Una parola, tre lettere, un solo secondo per realizzare a chi si stesse riferendo. Che cosa ci faceva lui con il suo cellulare? Lo rigirò tra le dita per un po', fissandolo indeciso sul da farsi, poi lo sbloccò – ovviamente conosceva il codice – e richiamò il numero dell'ultima chiamata persa. Silenzio in attesa di risposta.

Una voce sottile e acuta gracchiò dall'altra parte della telefonata. Il viso di Harry sbiancò. Allontanò il telefono dall'orecchio e chiuse la chiamata.

“Hannah, era lei... sai... la migliore amica.”. Io non avrei usato ancora quell'espressione sinceramente, ma non era quello l'importante in quel momento.

“cosa voleva?”. Le parole uscirono senza pensarci.

Harry si girò per fissarmi con sguardo carico di odio. Perfetto!

“come cazzo faccio a saperlo? Me lo spieghi???” il tono di voce diventava sempre più alto. “le ho riattaccato in faccia! Non posso sapere cosa cazzo voleva da Amanda!!!” la rabbia traspariva chiaramente dalla sua voce, ma potevo affermare che non si trattava di rabbia o di odio, ma di tristezza e consapevolezza di aver perso tutto.
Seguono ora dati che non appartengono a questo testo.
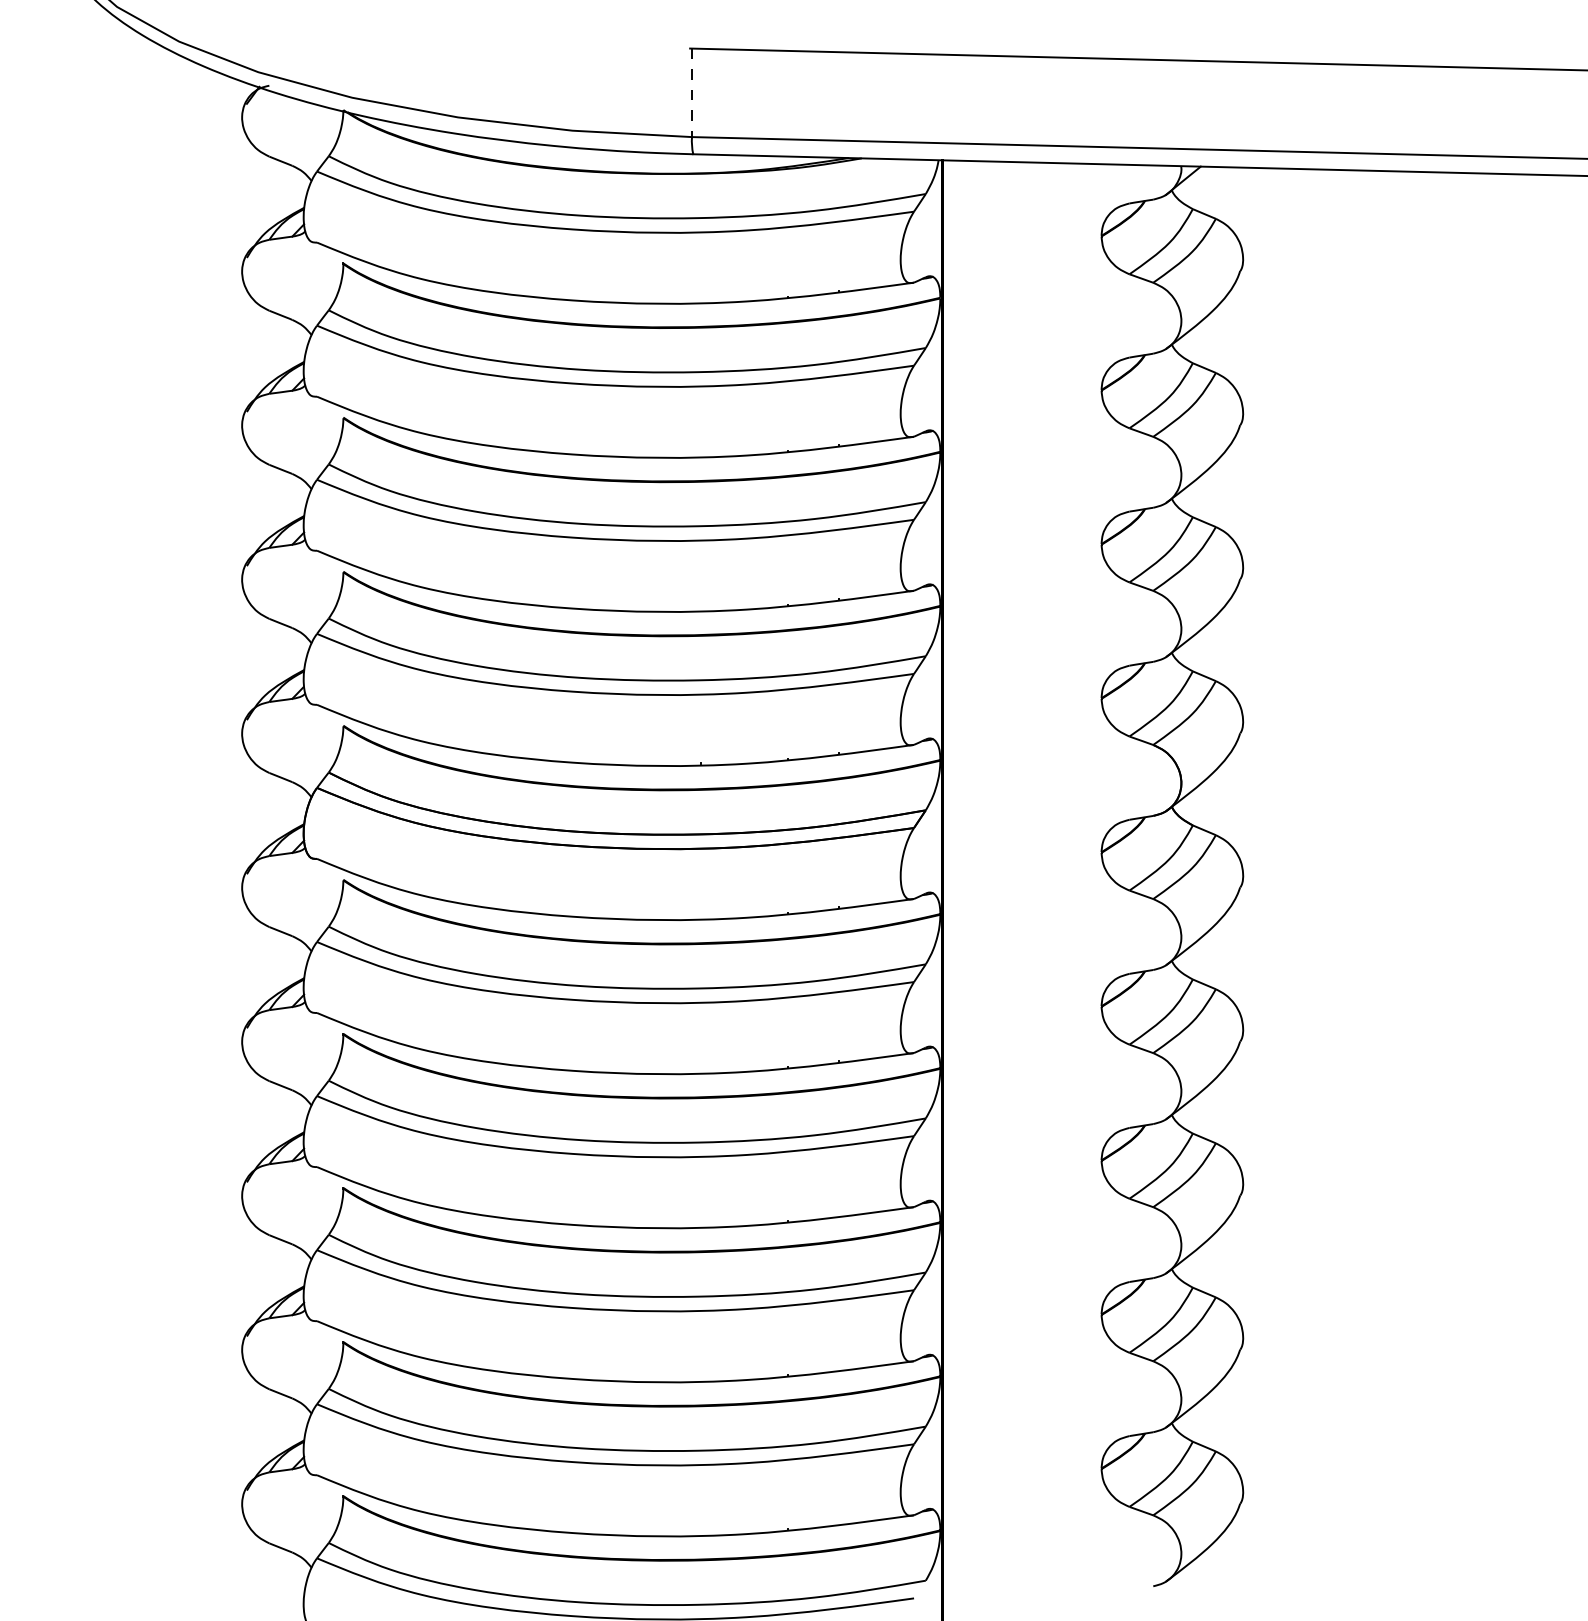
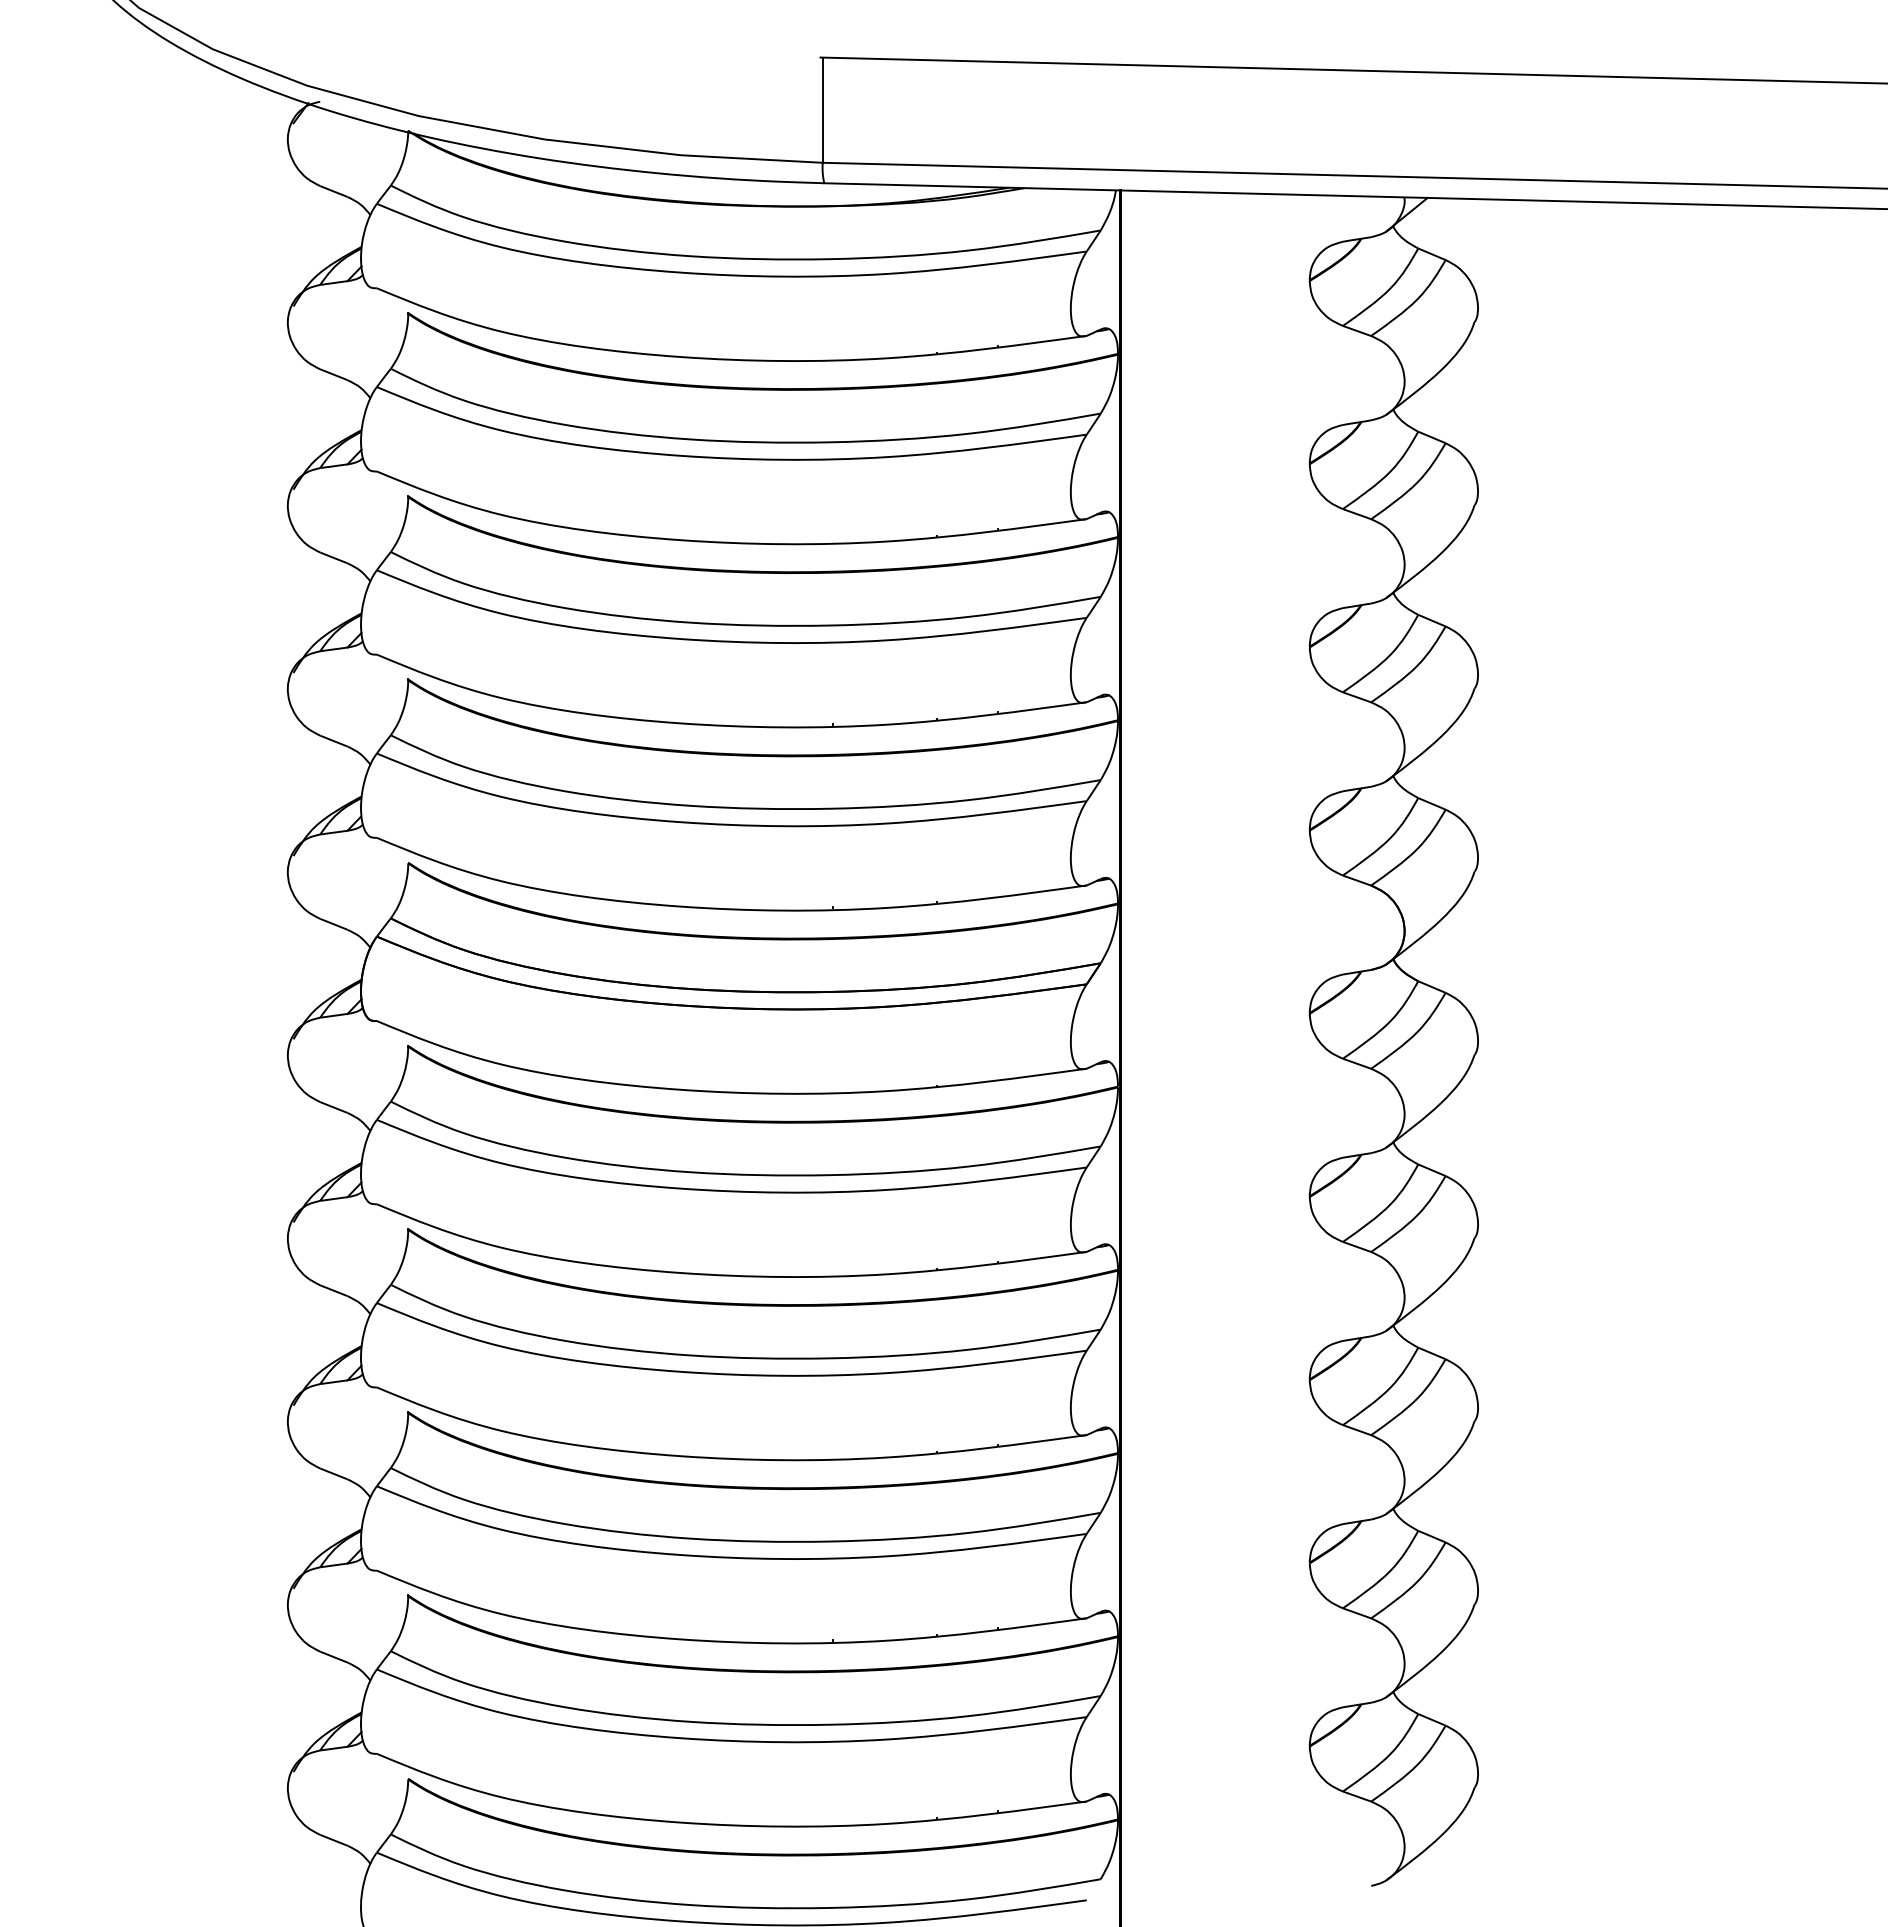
line: (692, 93) -> (823, 110), dashed -> solid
“sono ventidue sterline, grazie.” il tassista interruppe quello sfogo fermando l'auto e girandosi verso di noi per ricevere quello che gli spettava.

“tenga pure il resto.” rispose Harry passandogli una banconota da cinquanta e scendere dal taxi. Ma che cazzo!?! Si fermò davanti all'ingresso dell'hotel. Era meglio se mi muovevo, altrimenti mi avrebbe sbraitato nuovamente contro.

“ci metto un attimo:” entrai mentre lo avvisavo di aspettarmi.

Passai nella hall e recuperai la chiave della mia stanza. Una volta entrata un senso di sollievo si impossessò di me al pensiero che me ne sarei andata da quel luogo orrendo. Raccolsi le cose che avevo lasciato sparse per la camera e buttai tutto disordinatamente dentro la valigia. Tutto tranne la mia macchina fotografica che, invece, infilai al collo per evitare di sbatterla in giro e romperla. Prima di uscire mi fermai davanti al bancone della hall per saldare il conto della notte passata.